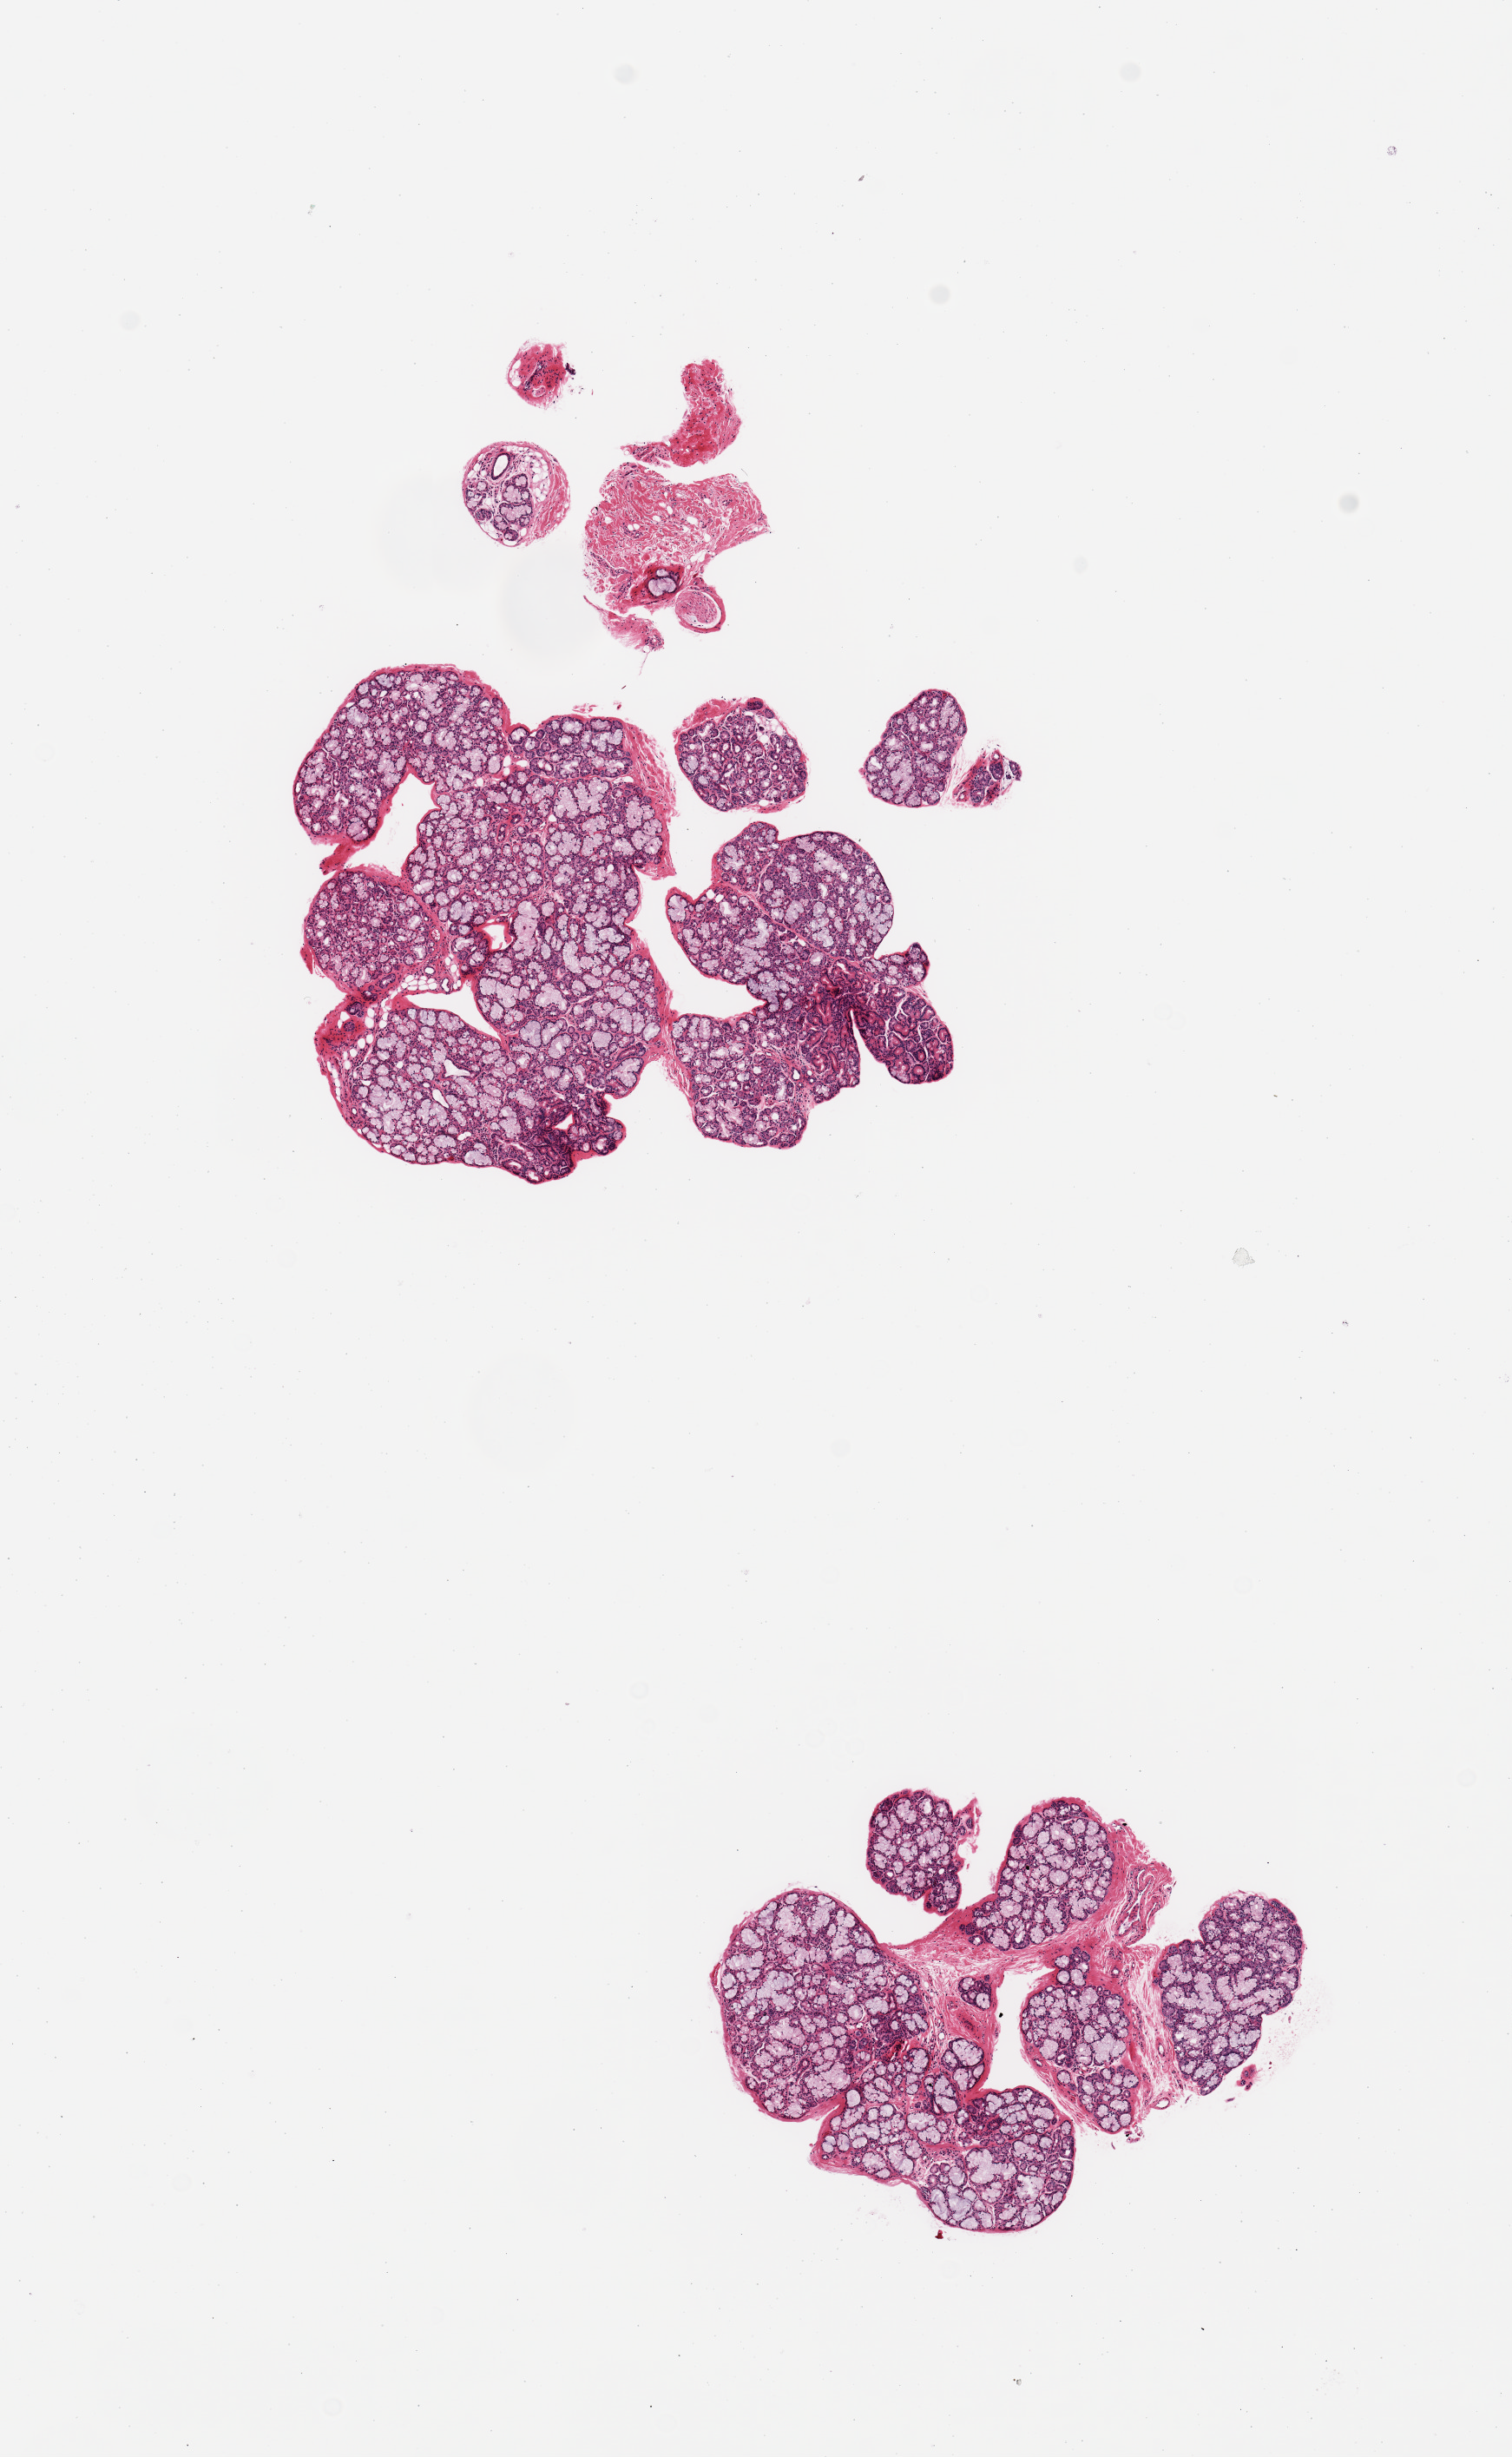
Digitized hematoxylin and eosin (H&E)-stained section, brightfield, whole scanned area (about 6.9 x 11.2 mm) shown as a low-resolution overview; PAXgene-fixed paraffin-embedded (PFPE) section; sampled site (target tissue): minor salivary gland; donor tissue sample. Donor: male.
Pathologist's review note for this sample: 2 pieces; mucous glandular and ductal elements and fragmented fibrovascular tissue with fat and nerves.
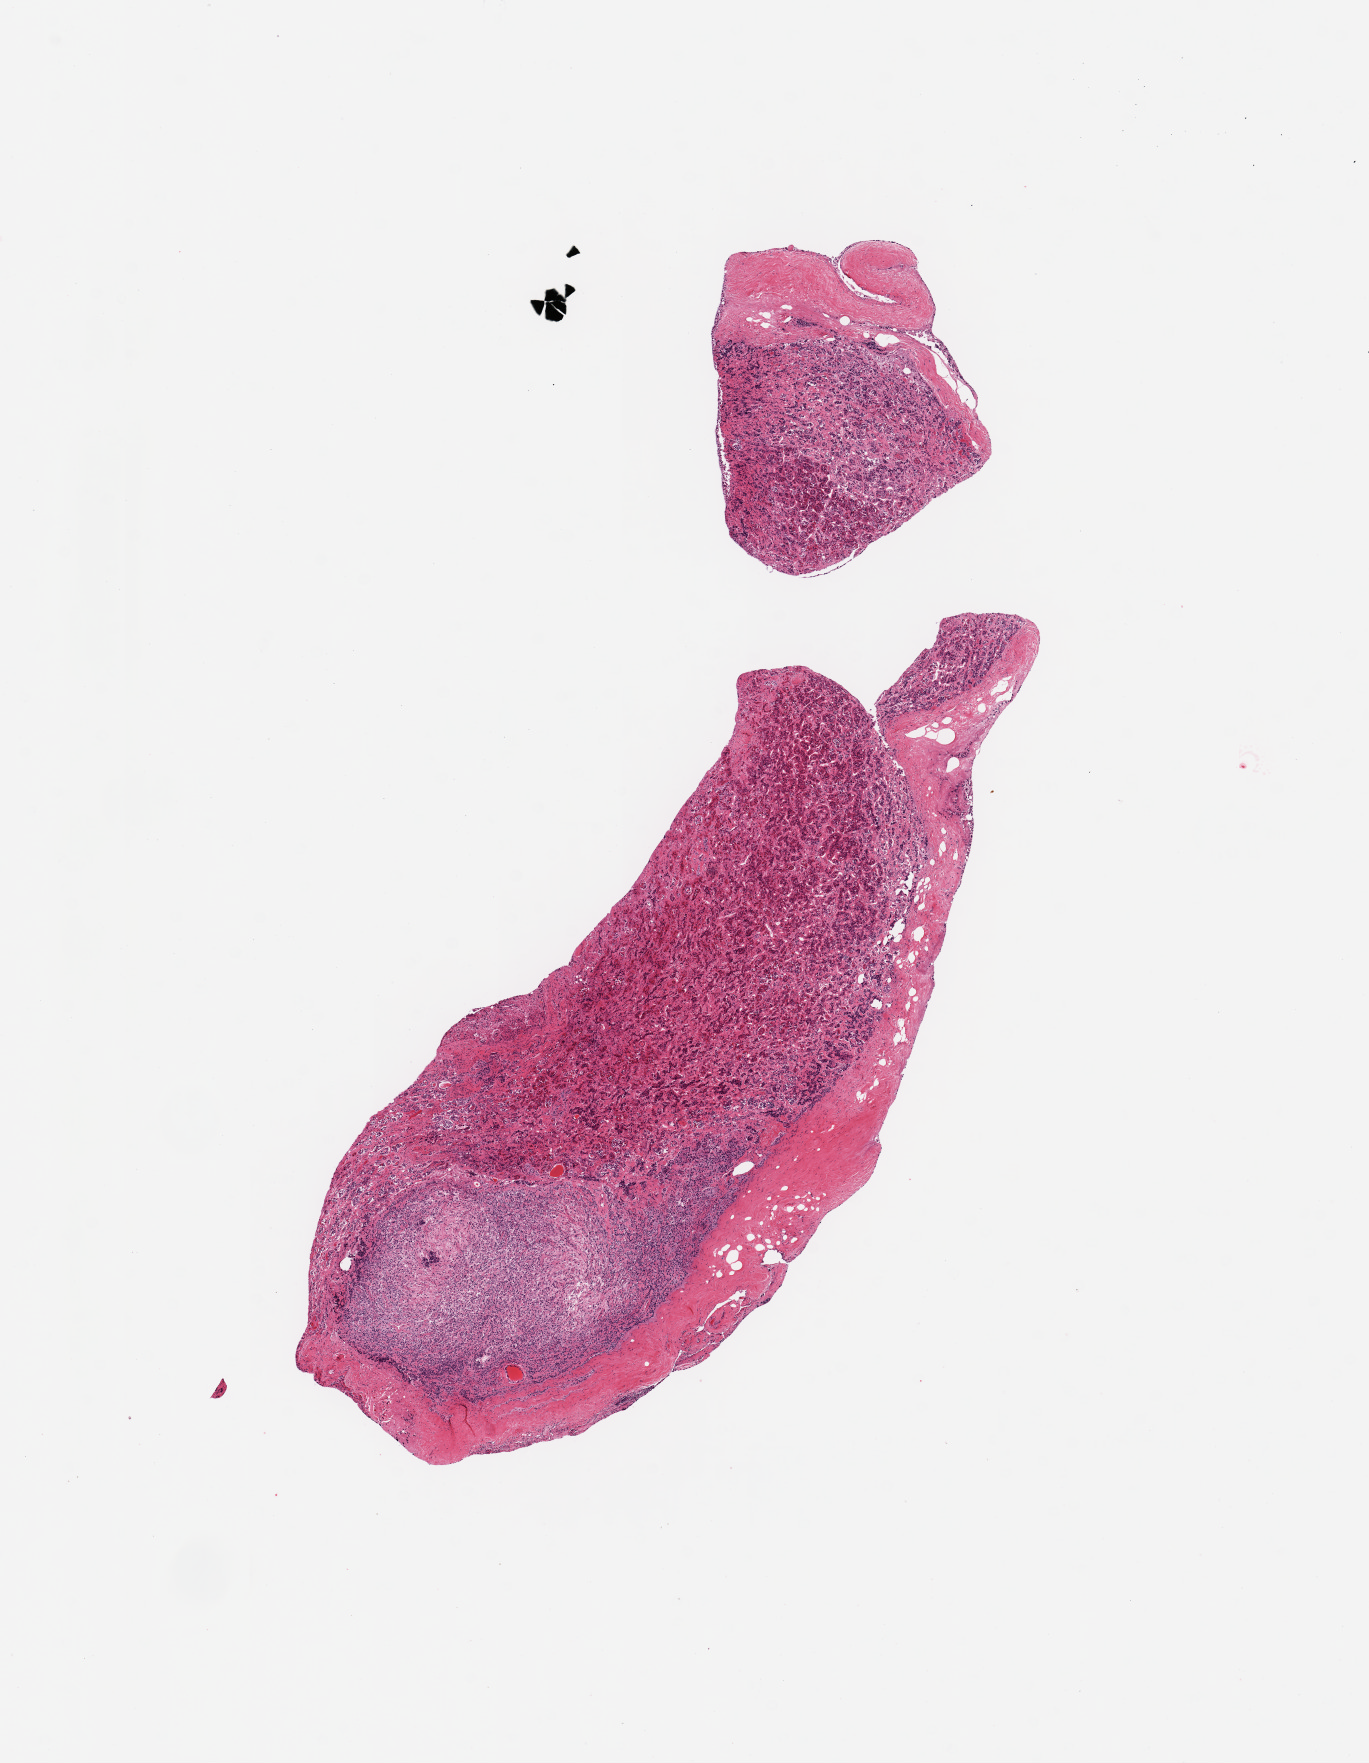
Digitized haematoxylin and eosin-stained section — low-resolution overview of the scanned area, about 10.8 x 13.9 mm, PAXgene-fixed, paraffin-embedded tissue, target tissue: pituitary, donor tissue sample. Donor: male.
Review note (as recorded): 1 piece (fragmented), adenohypophysis with ~4x1.5mm neurohypophysis, ~20% of specimen.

▬▬▬▬▬▬▬▬▬▬

» PROBLEM STATEMENT
Up to and including the last line of the listing above, copy exactly every line from the one that contains "Digitized haematoxylin and" onward; leave out all others.

» ANSWER TO THE PROBLEM
Digitized haematoxylin and eosin-stained section — low-resolution overview of the scanned area, about 10.8 x 13.9 mm, PAXgene-fixed, paraffin-embedded tissue, target tissue: pituitary, donor tissue sample. Donor: male.
Review note (as recorded): 1 piece (fragmented), adenohypophysis with ~4x1.5mm neurohypophysis, ~20% of specimen.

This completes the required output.